It’s now become fashionable on the Left to defend looting as a means of redistributing wealth from allegedly unworthy business owners to the more-deserving looters themselves.

“It’s just property!” is the refrain, with the implication being that property owners should not defend their property with coercive means – such as calling in the police or using privately-owned weapons against looters.1

This is the philosophy behind a recent declaration from a Black Lives Matter organizer. As the New York Post reported on August 11 :

“I don’t care if somebody decides to loot a Gucci’s or a Macy’s or a Nike because that makes sure that that person eats. That makes sure that that person has clothes,” [BLM organizer] Ariel Atkins said at a rally outside the South Loop police station Monday, local outlets reported. …“That’s a reparation,” Atkins said.

A more full apologia for looting now comes in the form of a new book titled In Defense of Looting by Vicky Osterweil, who identifies herself as “a writer, editor, and agitator based in Philadelphia.”

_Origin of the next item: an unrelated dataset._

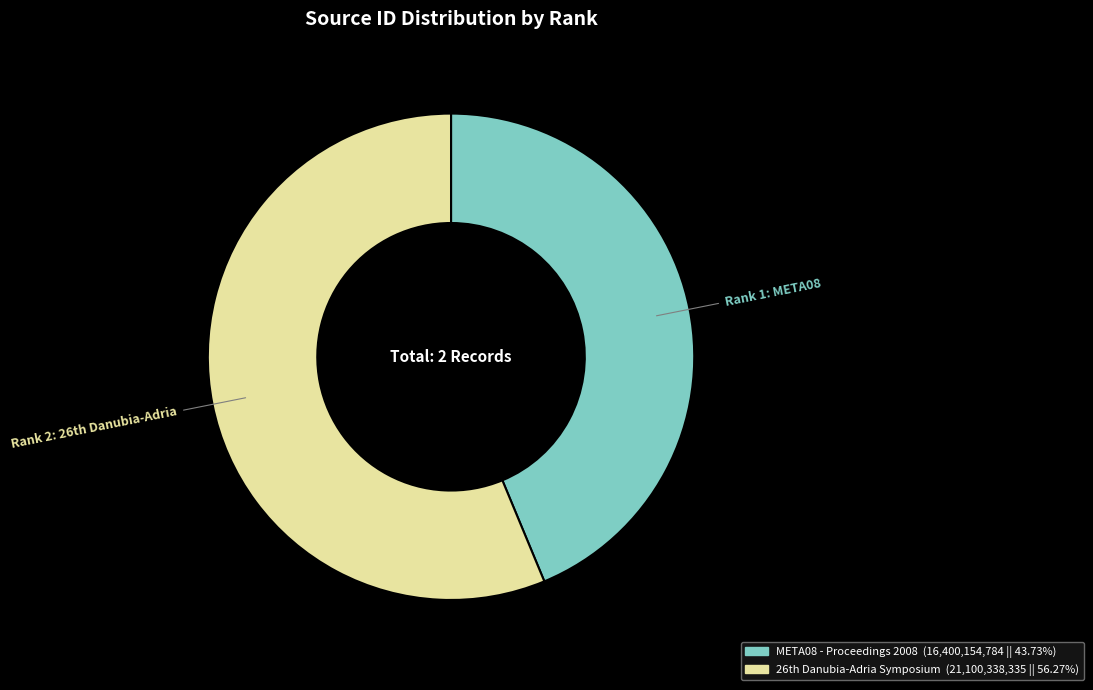

Which category has the biggest portion of the pie?

26th Danubia-Adria Symposium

In an interview with National Public Radio, Osterweil states :

When I use the word looting, I mean the mass expropriation of property, mass shoplifting during a moment of upheaval or riot …

…It tends to be an attack on a business, a commercial space, maybe a government building—taking those things that would otherwise be commodified and controlled and sharing them for free.

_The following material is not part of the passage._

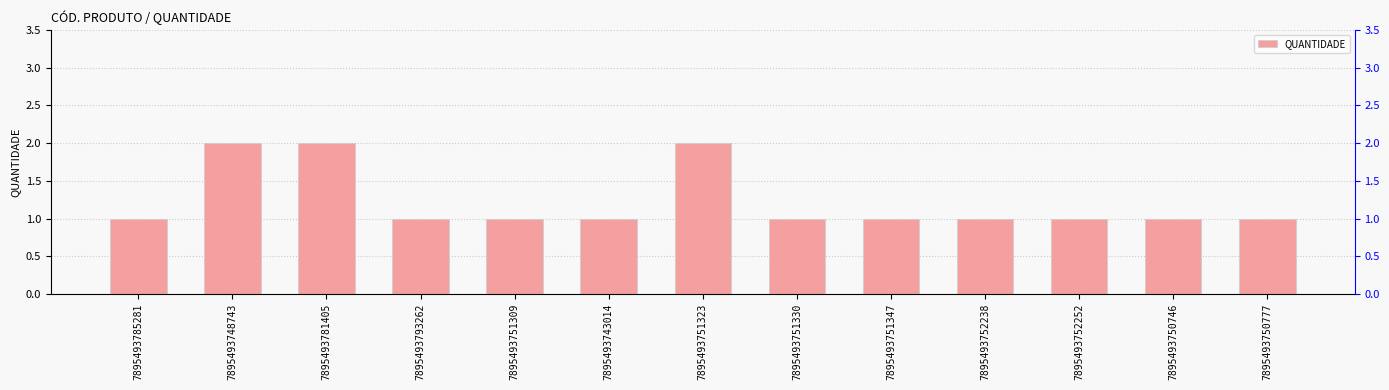

Between 7895493785281 and 7895493751309, which is larger?

7895493785281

Osterweil then goes on to assert that looting is basically a poverty relief program, and it liberates the looters from having to work for a living:

It gets people what they need for free immediately, which means that they are capable of living and reproducing their lives without having to rely on jobs or a wage…

And most fundamentally of all, looting is an attack on private property itself. If only there were more looting, we could all “have things for free”:

[Looting] attacks the idea of property, and it attacks the idea that in order for someone to have a roof over their head or have a meal ticket, they have to work for a boss, in order to buy things that people just like them somewhere else in the world had to make under the same conditions. It points to the way in which that’s unjust. And the reason that the world is organized that way, obviously, is for the profit of the people who own the stores and the factories. So you get to the heart of that property relation, and demonstrate that without police and without state oppression, we can have things for free…

This sort of thing may seem convincing to those who prefer to live in the realm of pure theory. Big words like “commodify” and “oppression” might strike beginner-level dissidents as impressive. But once we start to look at the real-world details of how looting works, we quickly find that looting your local auto parts store or Nike outlet isn’t going to bring down Wall Street hedge funders any time soon. What it will do is hurt ordinary people who own businesses and work in shops that are targeted by looters. Moreover, once the smoke has cleared, we’ll find that low-income neighborhoods will suffer the most.